[Work to complete]:
A single number is the answer: the count of lines in these records with "gondok" in them.

*** Given information

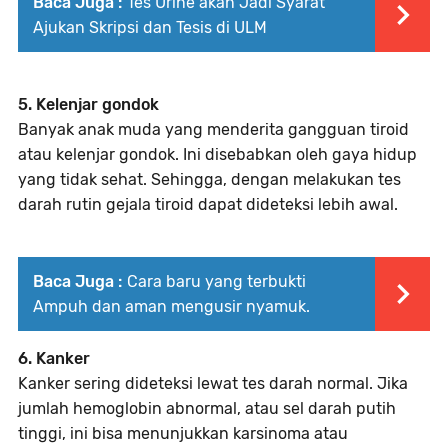
Baca Juga :
Tes Urine akan Jadi Syarat
Ajukan Skripsi dan Tesis di ULM
5. Kelenjar gondok
Banyak anak muda yang menderita gangguan tiroid
atau kelenjar gondok. Ini disebabkan oleh gaya hidup
yang tidak sehat. Sehingga, dengan melakukan tes
darah rutin gejala tiroid dapat dideteksi lebih awal.
Baca Juga :
Cara baru yang terbukti
Ampuh dan aman mengusir nyamuk.
6. Kanker
Kanker sering dideteksi lewat tes darah normal. Jika
jumlah hemoglobin abnormal, atau sel darah putih
tinggi, ini bisa menunjukkan karsinoma atau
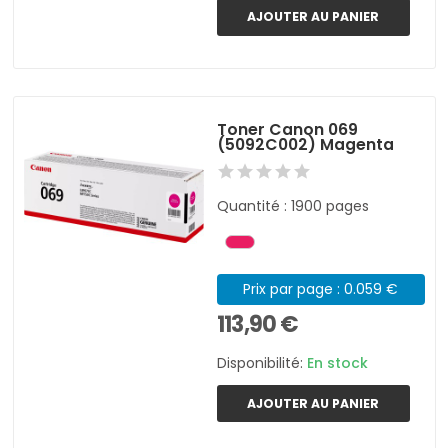
AJOUTER AU PANIER
Toner Canon 069
(5092C002) Magenta
Quantité : 1900 pages
Prix par page : 0.059 €
113,90 €
Disponibilité:
En stock
AJOUTER AU PANIER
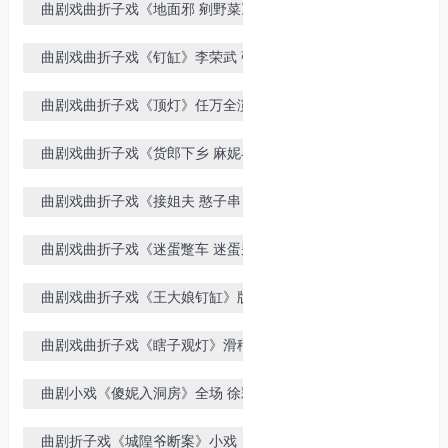
曲剧戏曲折子戏《地面邪 剜野菜》
版本不同
曲剧戏曲折子戏《钉缸》李荣武 张
小芬演唱
曲剧戏曲折子戏《顶灯》任万全演唱
曲剧戏曲折子戏《货郎下乡 麻妮与
货郎》版本不同
曲剧戏曲折子戏《接姐夫 憨子串
亲》全场戏
曲剧戏曲折子戏《迷蛋蹩车 迷蛋别
车》版本不同
曲剧戏曲折子戏《王大娘钉缸》版本
不同感谢观看
曲剧戏曲折子戏《瞎子观灯》滑稽小
品
曲剧小戏《傻妮入洞房》全场 徐彩
兰 华良 刘大丽 李茹萍
曲剧折子戏《城隍爷断案》小戏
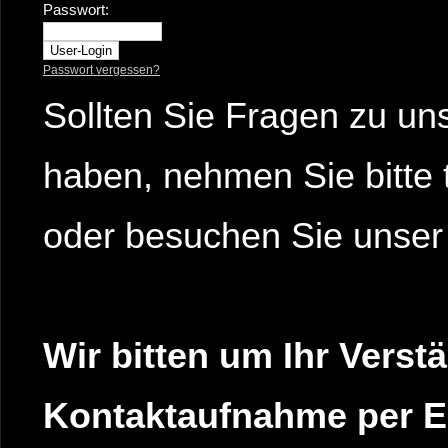
Passwort:
Passwort vergessen?
Sollten Sie Fragen zu un
haben, nehmen Sie bitte t
oder besuchen Sie unser
Wir bitten um Ihr Verst
Kontaktaufnahme per E-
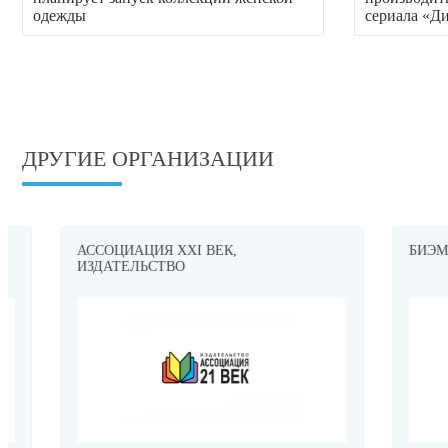
одежды
сериала «Д
ДРУГИЕ ОРГАНИЗАЦИИ
АССОЦИАЦИЯ XXI ВЕК,
БИЭМ ГРУ
ИЗДАТЕЛЬСТВО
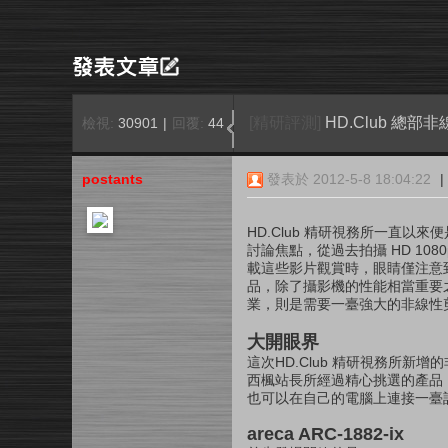
[精研評測]
HD.Club 總部非線
檢視:
30901
|
回覆:
44
postants
發表於 2012-5-8 18:04:22
|
HD.Club 精研視務所一直以
討論焦點，從過去拍攝 HD 10
載這些影片觀賞時，眼睛僅注意
品，除了攝影機的性能相當重要
業，則是需要一臺強大的非線性
大開眼界
這次HD.Club 精研視務所新
西楓站長所經過精心挑選的產品
也可以在自己的電腦上連接一臺
areca ARC-1882-ix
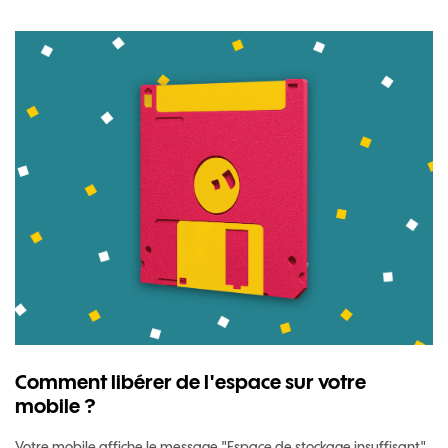
Comment libérer de l'espace sur votre
mobile ?
Votre mobile affiche le message "Espace de stockage insuffisant"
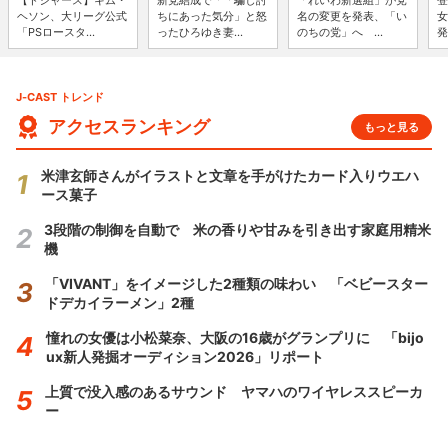
【ドジャース】キム・
新党結成で「「騙し討
「れいわ新選組」が党
登
ヘソン、大リーグ公式
ちにあった気分」と怒
名の変更を発表、「い
女
「PSロースタ...
ったひろゆき妻...
のちの党」へ ...
発
J-CAST トレンド
アクセスランキング
もっと見る
米津玄師さんがイラストと文章を手がけたカード入りウエハ
ース菓子
3段階の制御を自動で 米の香りや甘みを引き出す家庭用精米
機
「VIVANT」をイメージした2種類の味わい 「ベビースター
ドデカイラーメン」2種
憧れの女優は小松菜奈、大阪の16歳がグランプリに 「bijo
ux新人発掘オーディション2026」リポート
上質で没入感のあるサウンド ヤマハのワイヤレススピーカ
ー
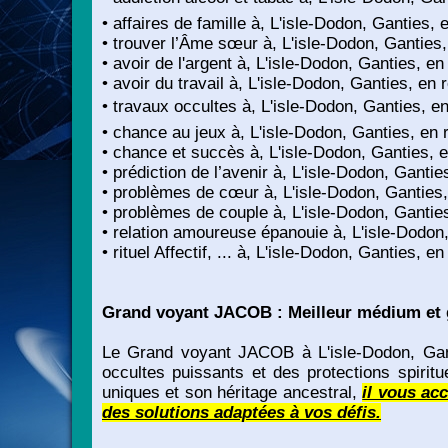
• affaires de famille à, L'isle-Dodon, Ganties,
• trouver l’Âme sœur à, L'isle-Dodon, Ganties
• avoir de l'argent à, L'isle-Dodon, Ganties, e
• avoir du travail à, L'isle-Dodon, Ganties, en 
• travaux occultes à, L'isle-Dodon, Ganties, e
• chance au jeux à, L'isle-Dodon, Ganties, en
• chance et succès à, L'isle-Dodon, Ganties, 
• prédiction de l’avenir à, L'isle-Dodon, Ganti
• problèmes de cœur à, L'isle-Dodon, Ganties
• problèmes de couple à, L'isle-Dodon, Gantie
• relation amoureuse épanouie à, L'isle-Dodon
• rituel Affectif, ... à, L'isle-Dodon, Ganties, 
Grand voyant JACOB : Meilleur médium et g
Le Grand voyant JACOB à L'isle-Dodon, Gantie
occultes puissants et des protections spirit
uniques et son héritage ancestral,
il vous ac
des solutions adaptées à vos défis.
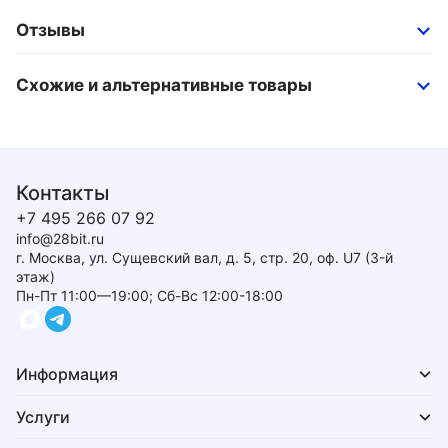
Отзывы
Схожие и альтернативные товары
Контакты
+7 495 266 07 92
info@28bit.ru
г. Москва, ул. Сущевский вал, д. 5, стр. 20, оф. U7 (3-й
этаж)
Пн-Пт 11:00—19:00; Сб-Вс 12:00-18:00
Информация
Услуги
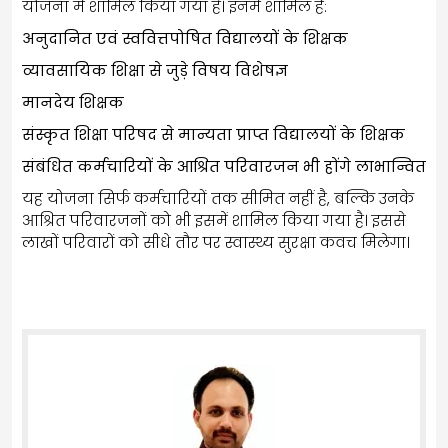
योजना में शामिल किया गया है। इनमें शामिल हैं:
अनुदानित एवं स्ववित्तपोषित विद्यालयों के शिक्षक
व्यावसायिक शिक्षा से जुड़े विषय विशेषज्ञ
मानदेय शिक्षक
संस्कृत शिक्षा परिषद से मान्यता प्राप्त विद्यालयों के शिक्षक
संबंधित कर्मचारियों के आश्रित परिवारजन भी होंगे लाभान्वित
यह योजना सिर्फ कर्मचारियों तक सीमित नहीं है, बल्कि उनके
आश्रित परिवारजनों को भी इसमें शामिल किया गया है। इससे
लाखों परिवारों को सीधे तौर पर स्वास्थ्य सुरक्षा कवच मिलेगा।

******

[Exercise response]:
2